— TO-DO ITEM A —
Reproduce the records below word for word, leaving out the pictures.
[Opening SUPPLIED TEXT section]
Terry Hancock <hancock@anansispaceworks.com> wrote:
> MJ Ray wrote:
> > Hardly.  CC fans seem to see nothing wrong with discriminating against any
> > field of endeavour, such as commerce or technical protection.
> 
> I'm not surprised to see MJ Ray say this, since he has chosen to ignore
> the fallacies in his arguments.

I'm not surprised to see Terry Hancock degenerate this discussion into
personal attacks, as IIRC he wrote a splendidly one-sided report for
Newsforge that ignored rebuttals of the examples used.


> The only "field of endeavour" that CC
> licenses block is the "field of endeavour" of "copying and distributing
> without honoring the license" which ALL copyleft licenses (including the
> GPL) do (indeed all licenses -- free or otherwise -- prevent some form
> of copying and distributing, or they would simply be public domain).

That isn't the problem.  If the licences stated that you must or must not
produce certain results, that would be fine.  Instead, it states that you
must not use a particular method, which is unacceptable.

Further, it's not clear what the wording means: people have argued
it means everything from "Since all CC licences allow NC copying and
distribution, any DRM that limits copying in any way is a breach" (Rob
Myers, comment on http://mjr.towers.org.uk/blog/2006/cc.html#tpmcc
) to that DRM is permitted: "Landau reassured me that I must be
mistaken and that she had talked about DReaM in depth with CC
leadership, lawyers, and technical advisory board members and she
was sure her system was at least possible."  (talk described in
http://mako.cc/copyrighteous/ip/20061115-00.html )
[Closing SUPPLIED TEXT section]
[Opening DATASET RECORDS section]
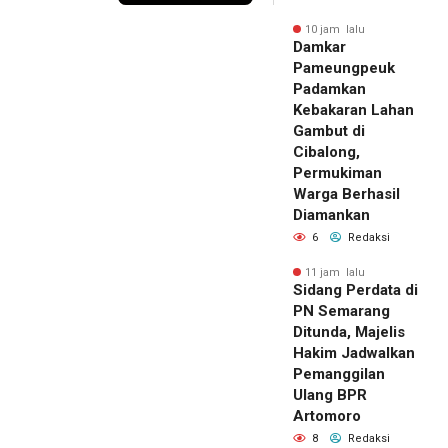
10 jam lalu
Damkar
Pameungpeuk
Padamkan
Kebakaran Lahan
Gambut di
Cibalong,
Permukiman
Warga Berhasil
Diamankan
6
Redaksi
11 jam lalu
Sidang Perdata di
PN Semarang
Ditunda, Majelis
Hakim Jadwalkan
Pemanggilan
Ulang BPR
Artomoro
8
Redaksi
[Closing DATASET RECORDS section]
— TO-DO ITEM B —
Quote the message about Creative Commons licenses word for word, from "Further, it's not" to "http://mako.cc/copyrighteous/ip/20061115-00.html )".

— YOUR SOLUTION A —
10 jam lalu
Damkar
Pameungpeuk
Padamkan
Kebakaran Lahan
Gambut di
Cibalong,
Permukiman
Warga Berhasil
Diamankan
6
Redaksi
11 jam lalu
Sidang Perdata di
PN Semarang
Ditunda, Majelis
Hakim Jadwalkan
Pemanggilan
Ulang BPR
Artomoro
8
Redaksi

— YOUR SOLUTION B —
Further, it's not clear what the wording means: people have argued
it means everything from "Since all CC licences allow NC copying and
distribution, any DRM that limits copying in any way is a breach" (Rob
Myers, comment on http://mjr.towers.org.uk/blog/2006/cc.html#tpmcc
) to that DRM is permitted: "Landau reassured me that I must be
mistaken and that she had talked about DReaM in depth with CC
leadership, lawyers, and technical advisory board members and she
was sure her system was at least possible."  (talk described in
http://mako.cc/copyrighteous/ip/20061115-00.html )